Корявый человек в свойственной ему манере пожал плечами.
– И таскать за собой шесть сундуков, набитых бумагой? Нет уж, спасибо.
– Мне… э-э… наверное, не стоит надеяться, что вы сможете пролить свет на историю Ричарда Третьего и принцев в Тауэре?
– А вы надеялись? Большую часть времени я был бедным кузнецом, или фермером, или кем-то вроде того. Я не водился с большими шишками. Отказался от всякого самомнения еще давным-давно. Иначе никак, если сильно отличаешься от остальных. Единственный король, которого хорошенько рассмотрел вблизи, был Шарлемань, если мне память не изменяет. Он выступал с речью в Париже. Такой детина с бородой Санта-Клауса и писклявым голосом.
На следующее утро Макгеннон и корявый человек встречались со Сведбергом в Музее. Потом Макгеннон отвез Гаффни к юристу, его офис располагался на третьем этаже убогого офисного здания в Западных Пятидесятых. Джеймс Робинетт был немного похож на киноактера и немного на бурундука. Он сказал Макгеннону, взглянув на часы:
– Это не займет много времени.
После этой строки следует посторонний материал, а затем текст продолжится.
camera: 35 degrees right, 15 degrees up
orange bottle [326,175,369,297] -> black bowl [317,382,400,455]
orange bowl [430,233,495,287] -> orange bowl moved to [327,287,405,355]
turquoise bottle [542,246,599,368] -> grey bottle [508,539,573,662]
Если вы подождете где-нибудь, я с радостью пообедаю с вами.
Он чувствовал себя неважно, оставаясь один на один с этим клиентом – цирковым уродом или кем там он был, – который сам похож на бочонок, да еще так странно растягивает слова.
Когда дело было улажено и корявый человек отправился завершить начатое со своим менеджером, а Робинетт с Макгенноном сели обедать, юрист признался:
– С виду он показался мне слабоумным. Но какой же слабоумный сможет так вникать в договор? Будто это контракт на строительство подземки, черт возьми. Кто он вообще такой?